Maior demanda por etanol e RenovaBio beneficiarão indústria brasileira, diz Moody’s

154

     Porto Alegre, 04 de dezembro de 2019 – O aumento do consumo de etanol e a implementação em 2020 do RenovaBio, um programa federal para reduzir as emissões de carbono em cerca de 10% em 2028, em conformidade com o Acordo de Paris sobre mudanças climáticas, beneficiarão a indústria brasileira de cana-de-açúcar, diz o Moody´s Investors Service em um novo relatório.

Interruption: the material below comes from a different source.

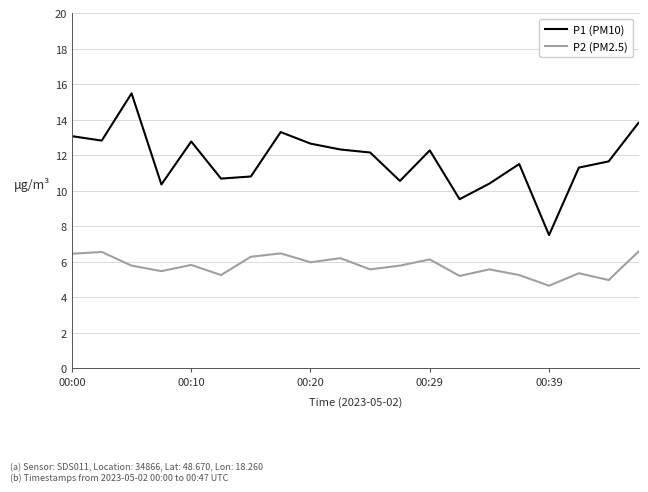

Which series has the largest total across all categories?

P1 (PM10)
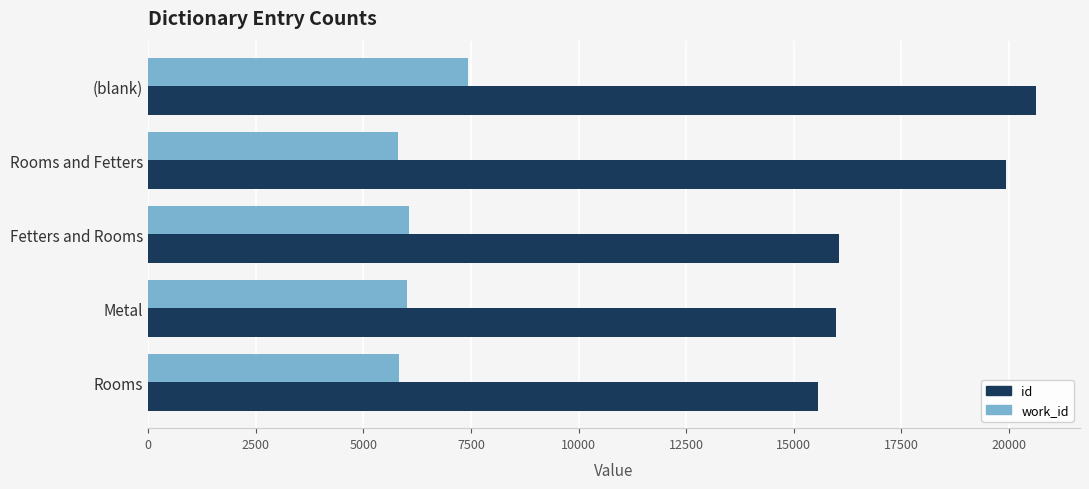

Rank the series by their average value, from lowest to highest.

work_id, id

    “A demanda doméstica favorecida pela RenovaBio será o principal impulsionador do crescimento da indústria”, diz o vice-presidente e analista sênior da Moody’s, Erick Rodrigues. “O incentivo econômico fornecido pela Renovabio ajudará na retomada dos investimentos no setor sucroalcooleiro, permitindo que o Brasil recupere os níveis de moagem, estagnados nos últimos anos”, acrescenta Rodrigues.

    Sob o RenovaBio, os créditos de carbono negociáveis, ​​conhecidos como CBIOs, serão concedidos a produtores certificados, gerando uma fonte de receita extra. Por outro lado, os distribuidores de combustíveis atingirão suas metas anuais de redução de emissões de carbono através da compra de CBIOs.

    Ao mesmo tempo, as margens do etanol tornaram-se cada vez mais sensíveis às flutuações do preço do petróleo. A correlação entre os preços internacionais do petróleo e os preços do etanol brasileiro aumentou desde 2017, depois que os preços domésticos da gasolina começaram a incorporar mais periodicamente as mudanças na paridade de importação. Mas o baixo custo de produção do Brasil ajuda a produção local de etanol a permanecer competitiva, mesmo sob pressão dos preços do petróleo.

    Os grandes produtores de cana Raízen, Adecoagro e São Martinho provaram sua força em momentos desafiadores para a indústria no Brasil e devem se beneficiar do aumento da demanda, completou o Moody’s.